Ia meraih ponsel dari atas nakas setelah ia isi batrenya. lalu memencet-mencet asal notifikasi yang muncul di homescreen nya. Tak lama terdengar suara ketukan pintu. Muncul seorang gadis dari pintu. Jason menoleh. "Joy?"

"Boleh masuk?" Tanyanya dengan datar.

Jason pun mengangguk. Joy lalu mendekat menatap pemuda itu dari ujung kepala sampai kaki terlihat sangat berantakan.
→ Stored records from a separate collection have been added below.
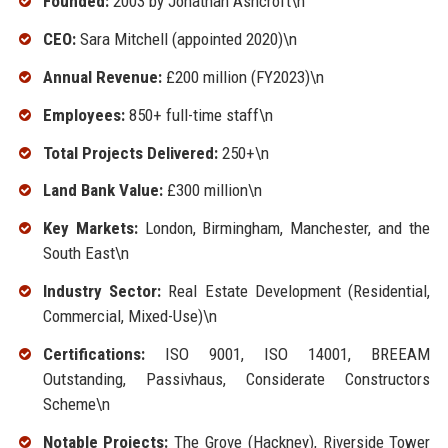
Founded:
2003 by Jonathan Ashcroft\n
CEO:
Sara Mitchell (appointed 2020)\n
Annual Revenue:
£200 million (FY2023)\n
Employees:
850+ full-time staff\n
Total Projects Delivered:
250+\n
Land Bank Value:
£300 million\n
Key Markets:
London, Birmingham, Manchester, and the
South East\n
Industry Sector:
Real Estate Development (Residential,
Commercial, Mixed-Use)\n
Certifications:
ISO 9001, ISO 14001, BREEAM
Outstanding, Passivhaus, Considerate Constructors
Scheme\n
Notable Projects:
The Grove (Hackney), Riverside Tower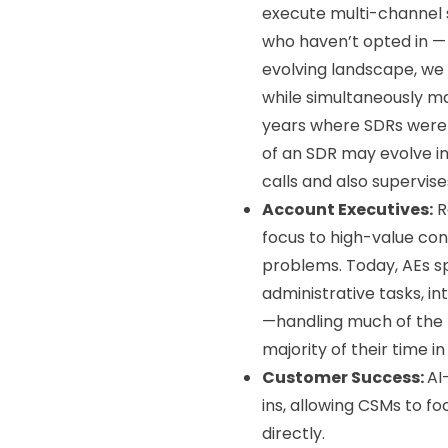
execute multi-channel s
who haven’t opted in — m
evolving landscape, we
while simultaneously ma
years where SDRs were 
of an SDR may evolve in
calls and also supervi
Account Executives:
R
focus to high-value con
problems. Today, AEs sp
administrative tasks, i
—handling much of the p
majority of their time i
Customer Success:
AI
ins, allowing CSMs to f
directly.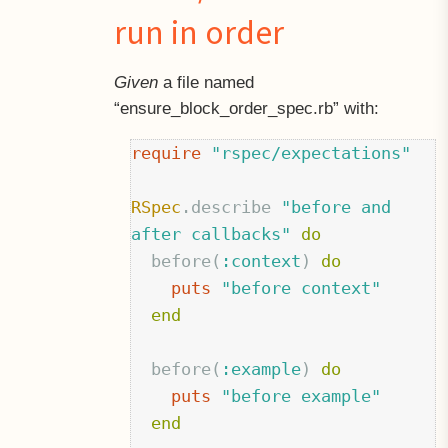
run in order
Given
a file named
“ensure
block
order_spec.rb” with:
require
"rspec/expectations"
RSpec
.
describe
"before and 
after callbacks"
do
before
(
:context
)
do
puts
"before context"
end
before
(
:example
)
do
puts
"before example"
end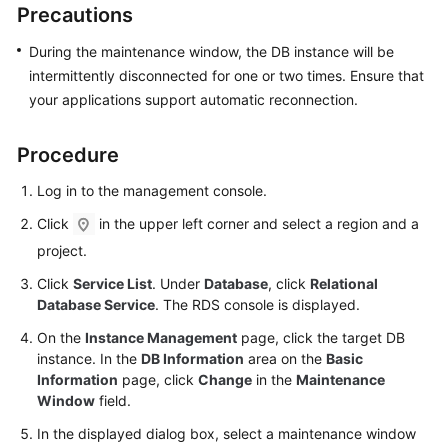
Precautions
User
Guide
During the maintenance window, the DB instance will be
intermittently disconnected for one or two times. Ensure that
Best
your applications support automatic reconnection.
Practices
Performance
Procedure
White
Log in to the management console.
Paper
Click
in the upper left corner and select a region and a
API
project.
Reference
Click
Service List
. Under
Database
, click
Relational
Database Service
. The RDS console is displayed.
SDK
Reference
On the
Instance Management
page, click the target DB
instance. In the
DB Information
area on the
Basic
FAQs
Information
page, click
Change
in the
Maintenance
Window
field.
Troubleshooting
In the displayed dialog box, select a maintenance window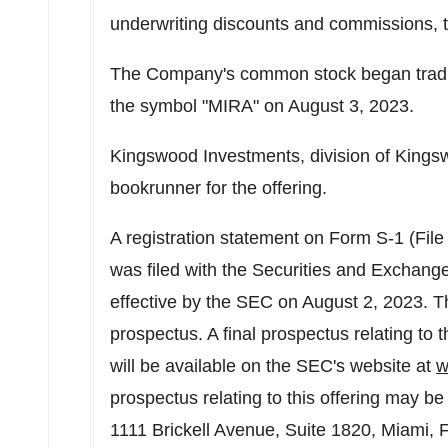
underwriting discounts and commissions, to
The Company's common stock began tradi
the symbol "MIRA" on
August 3, 2023
.
Kingswood Investments, division of Kings
bookrunner for the offering.
A registration statement on Form S-1 (File
was filed with the Securities and Exchan
effective by the SEC on
August 2, 2023
. T
prospectus. A final prospectus relating to t
will be available on the SEC's website at
w
prospectus relating to this offering may 
1111 Brickell Avenue, Suite 1820,
Miami, F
Bawah matanya juga menggelap karena terjaga berhari-hari.

"Lo kok masih pake seragam?" Joy menautkan kedua alisnya bingung, mengingat ini sudah hari minggu kenapa Jason memakai seragam.

"Gue nginep disini."

"Lah terus nggak ganti baju gitu."

Jason menggelengkan kepalanya. "Udah seminggu gue nggak pulang."

Joy membulatkan bola matanya seperti akan keluar kapan saja. "Demi apa?? lu udah seminggu nggak mandi??"

Jason lalu menoleh. "Emang kenapa, gue tetep wangi kan."

"Wangi apaan?!"

Joy menatap Jason iba, ia tak bisa membayangkan jika menjadi lelaki itu. Hanya Jonathan satu-satunya yang ia punya, dan sekarang Tuhan harus mengujinya seperti ini.

"Gimana keadaan Jojo?" tanya Joy sambil menyandarkan tubuhnya di samping brangkar kasur Jonathan.

Jason menundukkan kepalanya. "Masih sama." Tatapannya berubah menjadi sendu.

"Kalo dia gimana?" Kini Jason yang balik bertanya.

Joy menaikkan satu alisnya. "Dia? Bima?"

"Ya."

Kalo dipikir-pikir bukannya niat awalnya menemui Bima ya. Tadi setelah ia dan Evan sampai di rumah sakit, Evan memberitahunya akan menunggu di cafe rumah sakit.

Dan ia sebenarnya ingin langsung menemui Bima, namun saat di koridor ia kepikiran mau mampir sebentar melihat kondisi Jonathan. Mengingat dirinya dan anak itu dulu sangat dekat.

"Um.. gue baru mau ketemu dia. Ya udah kalo gitu gue cabut." Joy melangkah menuju pintu, lalu tiba-tiba berhenti kemudian berbalik badan.

"Jojo nggak bakal seneng pas bangun ngeliat penampilan lo sekarang,"

"Pulang Jas, mandi terus istirahat. Jangan kayak gembel gini." Lanjut Joy berbicara lalu langsung beranjak dari ruangan itu meninggalkan kakak beradik itu dalam hening.

Jason menatap Jonathan dengan mata lelahnya lalu tersenyum kecil, nih anak nafas aja harus dibantuin alat. Jika ia tidak sedikit saja berharap, mungkin Jonathan sekarang sudah tak ada lagi di dunia ini dan benar-benar meninggalkannya seorang diri.

Jason mengangkat tangan kirinnya memijit pelipisnya yang tiba-tiba terasa pening.